Tu sais, j’ai beaucoup travaillé. C’était encore possible il y a quelques années. J’ai investi dans mon foyer, pour moi et ma famille, construit un nid douillet (…). Ce toit,c’était moi.
Nous y avons vécu et nous sommes aimés. Puis, le temps a passé, les enfants nous ont quittés. Notre âge a avancé et la santé a périclité. Trop grand et plus adapté, trop lourd à entretenir et à payer. Trop loin des commodités, il a fallu s’en séparer. Ce toit, c’était une partie de moi.
Nous avons opté pour un appartement en centre-ville, quel changement! Je regrette mon ancien bâtiment, mes amis et mon quartier d’antan. Mais nous n’avions pas le choix évidemment. Ce toit, ce n’ était plus moi.

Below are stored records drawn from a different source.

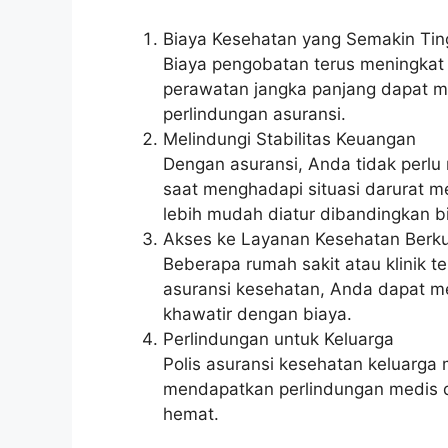
Biaya Kesehatan yang Semakin Tin
Biaya pengobatan terus meningkat s
perawatan jangka panjang dapat me
perlindungan asuransi.
Melindungi Stabilitas Keuangan
Dengan asuransi, Anda tidak perlu
saat menghadapi situasi darurat me
lebih mudah diatur dibandingkan 
Akses ke Layanan Kesehatan Berku
Beberapa rumah sakit atau klinik ter
asuransi kesehatan, Anda dapat mem
khawatir dengan biaya.
Perlindungan untuk Keluarga
Polis asuransi kesehatan keluarga
mendapatkan perlindungan medis da
hemat.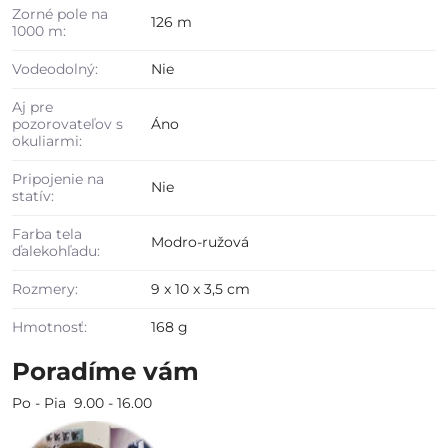
Zorné pole na
126 m
1000 m:
Vodeodolný:
Nie
Aj pre
pozorovateľov s
Áno
okuliarmi:
Pripojenie na
Nie
statív:
Farba tela
Modro-ružová
ďalekohľadu:
Rozmery:
9 x 10 x 3,5 cm
Hmotnosť:
168 g
Poradíme vám
Po - Pia 9.00 - 16.00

Puis, ma Lucie s’ en est allée, la maladie l’a emportée. J’ai été bien accompagné, mais sa disparition m’a dévasté. Ma santé s’est encore détériorée, mon appartement est devenu inapproprié. Il a fallu le quitter. Ce toit, ce n’ était plus pour moi.
En maison de repos, j’ai déménagé. J’ai de la chance, je peux la payer (…). Maintenant, chez moi, c’est une pièce aménagée (…). Le personnel est dévoué, même s’ il est constamment pressé. Je rencontre d’autres aînés, ma famille vient me visiter. Je n’ai pas à me plaindre, vous me direz.
Pourtant, je me sens diminué, je pense sans cesse à mon passé (…). Ici, je suis comme enfermé. Ce toit, ce n’ était plus pour moi.
Aujourd’hui, perdu dans mes pensées, je me laisse aller à rêver. D’une autre vie pour nos aînés, un autre modèle de société. Où ils auraient leur carte à jouer.
Pour nos logements, de nouveaux projets. Maisons adaptées, habitats groupés. Il y a probablement de belles idées. À réfléchir avec et pour les personnes âgées (…). Avec toi, je veux réfléchir à mon toit.
Texte rédigé par Marie Marlier, permanente interprofessionnelle CSC, avec les Seniors de la CSC de Mons-La Louvière.